Głośno zrobiło się w ostatnich dniach o Jakubie Błaszczykowskim. Pod koniec lutego oficjalna premiera filmu dokumentalnego o piłkarzu o tytule „Kuba”.
Jakub Błaszczykowski przy okazji promocji wspomnianego filmu, pojawia się w ogólnopolskich mediach sportowych. Rozmawiając nie tylo o „Kubie” na dużym ekranie, ale również sprawach związanych m.in. z ukochaną przez zawodnika reprezentacją Polski. Kilka dni temu cytowaliśmy słowa Błaszczykowskiego, odnoszącego się do utraty opaski kapitańskiej. Mocne oskarżenie padło pod adresem Zbigniewa Bońka.
Jakub Błaszczykowski nie postawiłby na Michała Probierza
„Kuba”, już jako kibic, obserwuje poczynania drużyny narodowej. TVP Sport zdradziło jeden ciekawy cytat z rozmowy w ramach programu „Oko w oko”, gdzie gospodarzem jest Jacek Kurowski. Błaszczykowski, będąc gościem, odniósł się do wyboru trenera reprezentacji, po koniecznym rozstaniu z Fernando Santosem. Jak można przeczytać, Michał Probierz nie był numerem 1 w głowie byłego kapitana kadry.
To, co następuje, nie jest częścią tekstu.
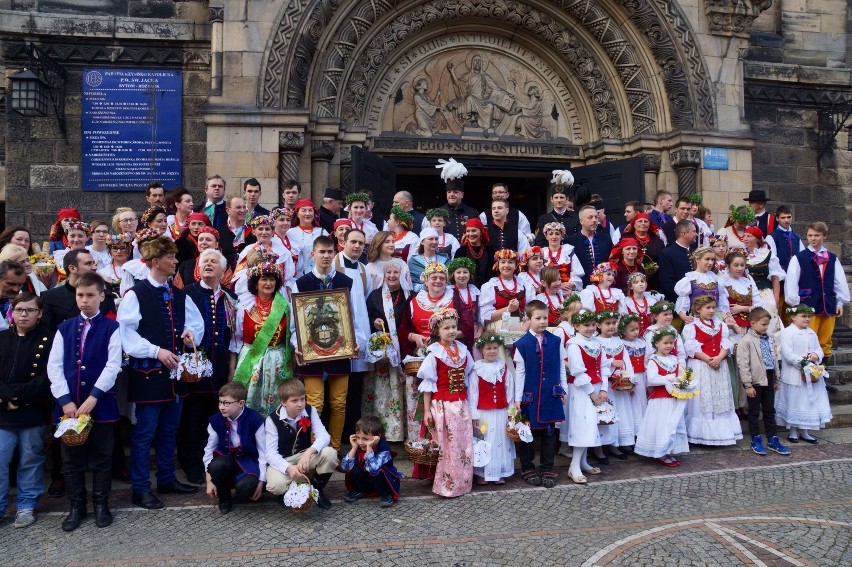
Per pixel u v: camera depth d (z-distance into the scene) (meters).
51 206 11.90
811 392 8.73
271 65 11.48
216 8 11.41
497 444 7.20
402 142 12.98
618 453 8.20
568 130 13.95
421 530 5.90
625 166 12.97
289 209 9.16
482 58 13.58
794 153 14.72
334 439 7.50
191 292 7.05
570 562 5.24
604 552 5.40
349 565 5.20
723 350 8.50
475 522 6.09
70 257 6.80
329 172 12.31
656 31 12.95
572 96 13.88
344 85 12.27
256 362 7.04
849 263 14.74
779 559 5.26
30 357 6.20
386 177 12.53
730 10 13.18
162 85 12.16
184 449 7.20
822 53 15.14
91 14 12.17
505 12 13.07
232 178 11.34
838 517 6.12
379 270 8.06
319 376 7.27
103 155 12.02
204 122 11.38
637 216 9.66
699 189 13.08
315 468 6.42
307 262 8.43
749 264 10.11
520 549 5.48
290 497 5.96
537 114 13.80
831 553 5.36
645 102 13.27
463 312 7.95
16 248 6.88
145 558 5.36
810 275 10.49
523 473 7.33
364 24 12.22
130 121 12.08
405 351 7.80
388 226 9.23
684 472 7.58
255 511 6.38
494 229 9.59
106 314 6.82
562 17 13.27
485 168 13.71
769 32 14.99
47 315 6.68
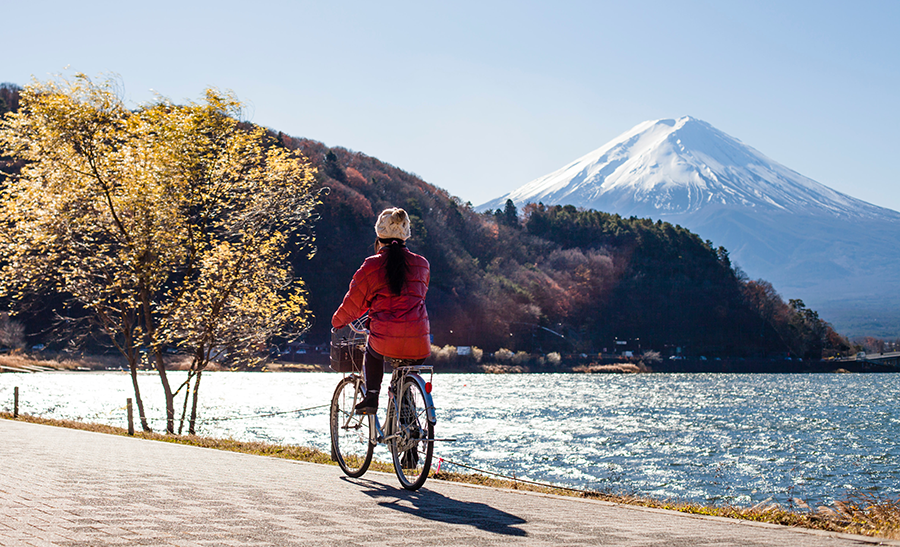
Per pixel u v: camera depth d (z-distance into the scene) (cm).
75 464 645
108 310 2136
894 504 780
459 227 18162
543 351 16362
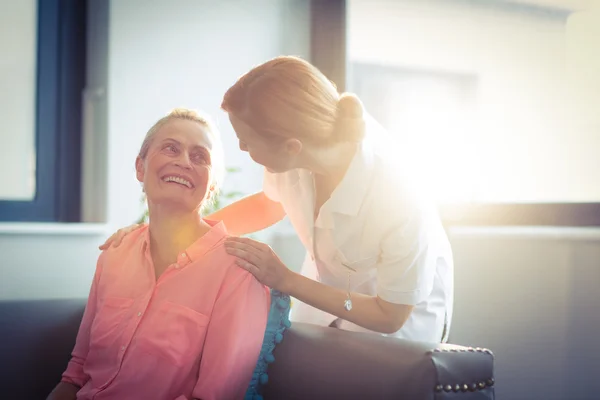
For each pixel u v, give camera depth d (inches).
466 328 96.0
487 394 46.0
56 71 114.0
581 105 90.0
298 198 57.9
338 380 47.8
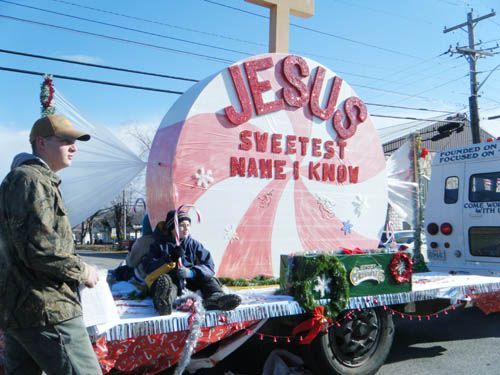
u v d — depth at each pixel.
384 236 7.72
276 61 6.01
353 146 6.60
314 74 6.30
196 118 5.41
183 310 3.89
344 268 4.56
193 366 4.41
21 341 2.64
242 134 5.69
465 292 5.57
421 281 5.83
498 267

– Logika przemawiała za Markiem Papszunem. W ostatnim okresie osiągał dobre wyniki. Myślałem, że to jest niezły moment na jego wybór […] To jednak nie jest tak, że byłem w Teamie Papszuna, czy Probierza. Starałem się podchodzić do tego na chłodno, kto tej reprezentacji da najwięcej. Najciekawsze w tym wszystkim jest to, że tego się nie dowiemy. Jak wybierasz jedną drogę, to nie wiesz, jak mogła wyglądać ta druga. Potrzeba czasu, żeby silić się na ocenę – cytuje słowa „Kuby” TVP Sport.
Premiera wywiadu Błaszczykowskiego z Kurowskim będzie miała miejsce 26 lutego. Trzy dni wcześniej nastąpi za to oficjalne przecięcie wstęgi, co do filmu dokumentalnego o piłkarzu. „Kuba” będzie dostępny od 23 lutego dla polskich klientów Prime Video wyłącznie w serwisie w ramach subskrypcji.
Reprezentacja Polski zagra w barażach o Euro 2024
Biało-Czerwoni po nieudanych eliminacjach ME swojej szansy numer dwa będą szukać w rywalizacji barażowej. Polacy zagrają pod koniec marca półfinał z Estonią na PGE Narodowym. Jeśli Polska wygra, w finale czekać będzie wyjazdowe starcie ze zwycięzcą z pary Walia – Finlandia. Jak zatem widać, szanse na udział w przyszłorocznym Euro 2024 nadal są. Polacy muszą jednak naprawić to, co popsuli w fazie grupowej, jeśli chcą uczestniczyć w turnieju za naszą zachodnią granicą.
Dodajmy, że rozlosowano już grupy ME 2024. Jeśli Polacy uporają się z dwiema przeszkodami w barażach, w turnieju zagrają z Holandią, Francją i Austrią.